«La guitarra est cassée» : que se passe-t-il réellement au Venezuela

Henrique Salas Römer sur la transition au Venezuela : "Il ne faut pas accorder les cordes mais changer de guitare."



Henrique Salas Römer SeniorFoto © CiberCuba

L'économiste et ancien homme politique vénézuélien Henrique Salas Römer a dressé un diagnostic accablant sur la situation au Venezuela : la stratégie appliquée par Washington a échoué dans ses objectifs fondamentaux et ne peut plus être résolue par des ajustements partiels. Il l'a déclaré dans une interview avec CiberCuba menée par Tania Costa, publiée ce vendredi.

«Je pense qu'au Venezuela, aux États-Unis, Marco Rubio et tous les autres qui pourraient avoir perçu un espoir, ont réalisé que la guitare est cassée. Il ne s'agit pas d'accorder les cordes mais de changer de guitare», a affirmé Salas Römer, âgé de 90 ans, diplômé de Yale et ancien candidat présidentiel en 1998 où il a terminé deuxième derrière Hugo Chávez.
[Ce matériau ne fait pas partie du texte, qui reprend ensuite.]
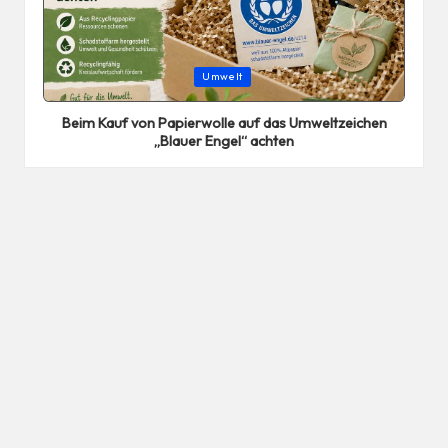
Posted
Umwelt
in
Beim Kauf von Papierwolle auf das Umweltzeichen
„Blauer Engel“ achten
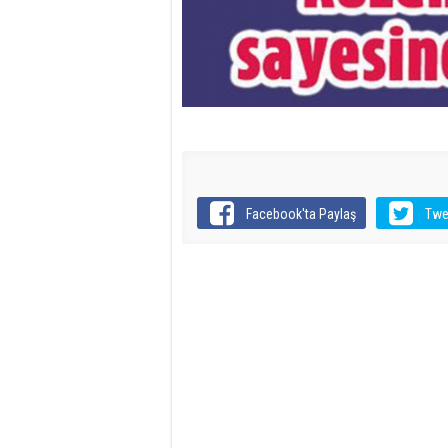
Facebook'ta Paylaş
Twe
La métaphore répond directement à l'argument que Marco Rubio a soutenu au Sénat, où il a demandé de la patience en affirmant que « cela ne fait que cinq ou six mois » depuis la capture de Nicolás Maduro le 3 janvier 2026. Pour Salas Römer, la patience n'est d'aucune utilité si l'instrument est irréparable : « En réalité, ce qui a été fait au Venezuela est comme accorder une guitare cassée. On peut l'accorder correctement, mais elle ne sonne pas, elle ne sonne pas ».

L'analyste pense, cependant, que l'administration Trump envisage déjà un changement de cap radical. « Je crois que oui [ils envisagent cette option]. Mais je n'ai pas d'informations, je n'ai pas le privilège d'avoir des informations », a-t-il précisé, avant d'ajouter que toute personne ayant une intelligence moyenne à la Maison Blanche serait parvenue à cette même conclusion.

Salas Römer a souligné deux figures au sein de l'administration américaine qui portent un véritable intérêt pour l'Amérique latine. À propos de Rubio, il a déclaré : « Je ne le connais pas mais j'ai suivi son parcours et je sais que c'est un homme très audacieux et très intelligent ». Concernant Christopher Landau, Secrétaire d'État adjoint, il a indiqué que son père était ambassadeur des États-Unis au Venezuela et que Landau lui-même a grandi dans ce pays : « Il a perdu ses dents, son adolescence s'est passée au Venezuela... il parle espagnol couramment ». Pour Salas Römer, « l'intérêt pour Cuba et pour l'Amérique latine en général, je pense qu'il est réel ».

Le contexte dans lequel se déroule cette interview est d'une grande turbulence. À peine quelques jours auparavant, le 24 juin 2026, le Venezuela a été secoué par un double tremblement de terre de magnitudes 7,2 et 7,5 avec des épicentres à Yaracuy et Carabobo — l'état natal de Salas Römer lui-même — qui a laissé au moins 2,295 morts officiels. La NASA a estimé que près de 59,000 bâtiments ont été endommagés ou détruits, et le Service géologique des États-Unis a émis une Alarme Rouge avec une estimation selon laquelle le nombre de victimes finales pourrait se situer entre 10,000 et 100,000 morts. Les « tremblements de terre » auxquels fait référence Salas Römer sont donc autant littéraux que métaphoriques.

À cette catastrophe naturelle s'ajoute une transition politique qui n'avance pas comme promis : près de 700 prisonniers politiques demeurent en détention, et María Corina Machado a averti que toute solution qui préserverait les structures du chavisme est vouée à l'échec.

Salas Römer a également identifié un facteur politique qui complique toute action de fond depuis Washington : la proximité des élections de mi-mandat aux États-Unis. « Une conjoncture difficile à l'approche des élections de mi-mandat... Et le président se trouve confronté à une série de situations qui sont un peu compliquées, et c'est lui qui a le dernier mot », a-t-il souligné.

Son pronostic final indique que Cuba pourrait devancer le Venezuela sur le chemin du changement : « Je crois que l'année 27 est l'année où Cuba va sortir de cela », a-t-il affirmé, tout en prédisant que le Venezuela ne retrouverait pas une certaine normalité avant début 2028.